Saijo kemudian menawarkan aneka kerajinan daun yang ia buat kepada pengepul di wilayah Kasongan, Yogyakarta. Pengepul tertarik dengan keunikan karya Saijo. Waktu itu belum ada pengrajin yang membuat kerajinan dari daun. Ada box tisu, blocknote, frame foto, undangan, cermin, tempat pensil, kotak perhiasan, dan lain sebagainya. Semuanya berlapis daun. Pengepul langsung memesan sejumlah kerajinan daun pada Saijo. Dari pesanan itu, Saijo menerima upah pertamanya, Rp1,5 juta, jumlah yang besar saat itu untuk ukuran orang kecil sepertinya. Tak dinyana, lewat pengepul itu, hasil karya berbahan daun milik Saijo merambah hingga ke mancanegara seperti Belanda, Kanada dan Amerika.

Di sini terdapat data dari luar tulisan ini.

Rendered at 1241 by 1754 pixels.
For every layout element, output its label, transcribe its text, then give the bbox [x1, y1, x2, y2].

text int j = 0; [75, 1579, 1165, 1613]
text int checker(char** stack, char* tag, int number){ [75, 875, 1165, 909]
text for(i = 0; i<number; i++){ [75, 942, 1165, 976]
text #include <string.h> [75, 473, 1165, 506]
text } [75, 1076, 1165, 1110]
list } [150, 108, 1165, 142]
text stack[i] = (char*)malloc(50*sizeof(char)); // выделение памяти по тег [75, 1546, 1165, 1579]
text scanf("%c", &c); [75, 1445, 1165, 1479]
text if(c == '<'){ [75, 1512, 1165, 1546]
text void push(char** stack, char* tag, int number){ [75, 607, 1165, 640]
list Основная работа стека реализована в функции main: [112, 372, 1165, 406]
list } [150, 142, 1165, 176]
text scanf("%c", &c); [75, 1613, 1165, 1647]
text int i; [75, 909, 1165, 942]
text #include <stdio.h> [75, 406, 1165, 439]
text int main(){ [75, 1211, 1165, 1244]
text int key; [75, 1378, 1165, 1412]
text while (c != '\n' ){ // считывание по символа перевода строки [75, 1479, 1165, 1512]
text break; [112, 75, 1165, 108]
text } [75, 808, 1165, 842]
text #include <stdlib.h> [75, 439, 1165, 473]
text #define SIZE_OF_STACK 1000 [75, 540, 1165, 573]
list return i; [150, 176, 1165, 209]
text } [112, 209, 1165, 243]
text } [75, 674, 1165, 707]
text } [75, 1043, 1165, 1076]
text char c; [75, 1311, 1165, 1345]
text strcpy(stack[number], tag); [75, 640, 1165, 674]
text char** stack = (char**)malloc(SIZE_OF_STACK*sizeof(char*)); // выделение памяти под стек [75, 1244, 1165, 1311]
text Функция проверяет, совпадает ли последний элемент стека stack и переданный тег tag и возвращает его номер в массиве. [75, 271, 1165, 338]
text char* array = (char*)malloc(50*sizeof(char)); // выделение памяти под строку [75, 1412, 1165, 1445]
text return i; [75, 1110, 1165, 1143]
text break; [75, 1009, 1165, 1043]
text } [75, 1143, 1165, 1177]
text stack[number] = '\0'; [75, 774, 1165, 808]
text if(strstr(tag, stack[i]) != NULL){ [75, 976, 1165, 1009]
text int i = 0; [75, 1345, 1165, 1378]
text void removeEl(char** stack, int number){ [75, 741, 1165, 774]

Cara membuatnya mudah. Pertama-tama Saijo menyiapkan daun yang akan digunakan. Daun yang masih hijau segar tersebut ada yang direbus terlebih dahulu, ada yang langsung digunakan, tergantung keinginan pemesan. Hasil kerajinan dari daun yang tidak direbus bisa tahan sampai 2 tahun, sedangkan jika direbus terlebih dahulu, bisa tahan sampai 5 tahun. Sebelum digunakan, daun disetrika terlebih dahulu. Kemudian Saijo membuat konstruksi sesuai bentuk kerajinan yang diinginkan dari kertas karton. Setelah siap, daun yang telah disterika dilekatkan pada konstruksi menggunakan lem. Sisa-sisa lem pada kerajinan dibersihkan menggunakan lap yang telah dibasahi bensin. Setelah itu kerajinan yang setengah jadi siap dihias. Hiasannya bisa macam-macam. Untuk tempat pensil dan kotak perhiasan, tinggal diberi puring untuk bagian dalam dan alasnya. Untuk cermin tinggal dipasangkan kaca dan manik-manik agar bentuknya lebih manis. Jika ingin warna yang berbeda, tinggal diberi pewarna.

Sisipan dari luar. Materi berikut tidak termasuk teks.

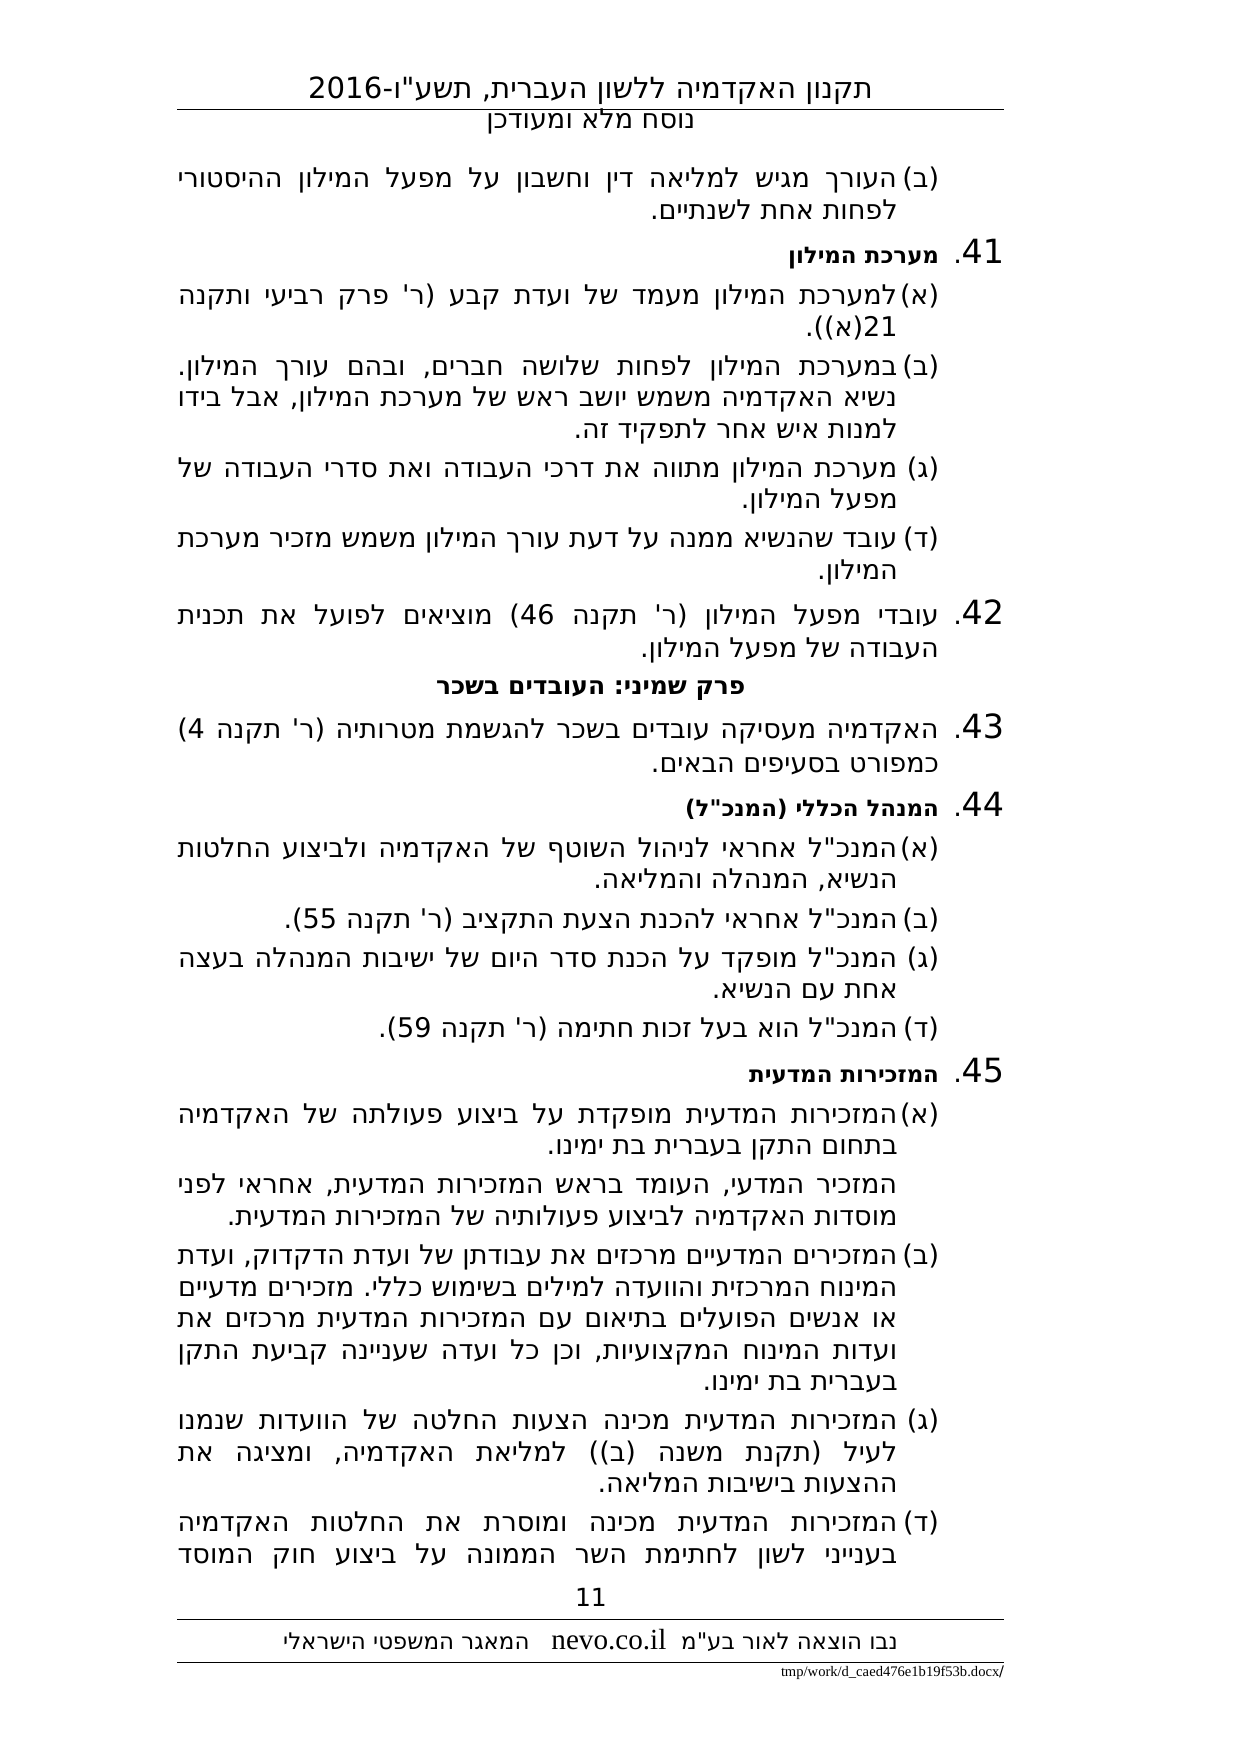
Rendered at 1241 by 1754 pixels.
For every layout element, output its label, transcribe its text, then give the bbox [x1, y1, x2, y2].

Aneka macam daun ia gunakan, seperti daun kupu-kupu, daun coklat, daun mahoni, daun pisang atau daun lamtoro. “Kami baru mencoba beberapa daun, mungkin daun lain juga bisa digunakan. Namun sampai saat ini konsumen lebih banyak menyukai daun kupu-kupu. Mungkin karena bentuknya unik, seperti kupu-kupu,” tutur Saijo.

Seiring bertambah banyaknya jumlah pesanan, selain dibantu istrinya, Mujiyati dan mempekerjakan 5 orang karyawan, Saijo juga berbagi ilmu tentang bagaimana membuat kerajinan daun kepada tetangganya. Sampai sekarang, sejumlah 21 pengrajin daun terkumpul di Dusun Magirejo. Untuk mengembangkan usahanya, enam bulan yang lalu Saijo membentuk kelompok usaha kerajinan daun dengan nama Kelompok Karya Muda. Ia menjadi ketua di kelompok itu. Melalui kelompok itulah sejumlah pengrajin kumpul guyub sambil berbincang-bincang. “Malah sekarang kami membuat arisan dan dikocok tiap selapanan atau 35 hari sekali, sesuai kalender jawa,” ujar Saijo mengutarakan perkembangan kelompoknya. Selain agar lebih guyub, jika ada pesanan kerajinan daun, Saijo membagi kerja lewat kelompok itu. Sampai kini sudah ada 3 pengepul yang rajin memesan kerajinan daun kepada Kelompok Karya Muda. Meski sewaktu pertama berdiri hasil penjualan hanya Rp1,5 juta, kini setelah berkembang, sekali pesanan omset bisa mencapai Rp 35 juta.

Hambatan yang selama ini dialami Saijo lebih banyak karena faktor alam. Gunung Kidul, seperti namanya, secara geografis memang terletak di wilayah pegunungan. Jika musim kemarau warga mengalami krisis air. Hal ini berpengaruh pada tumbuhan di sekitarnya. Bila kemarau tiba, daun-daun mulai meranggas dan tumbuh kembali di musim penghujan. “Kesulitannya kalau musim kemarau, mencari daun yang masih hijau jadi susah” tegas Saijo yang kini memiliki 2 orang anak ini.

Ke depannya Saijo berharap tidak hanya mampu memproduksi, tapi juga mengekspor sendiri hasil karyanya. “Tapi itu baru cita-cita. Ya semoga saja terkabul,” harap Saijo dimini istrinya.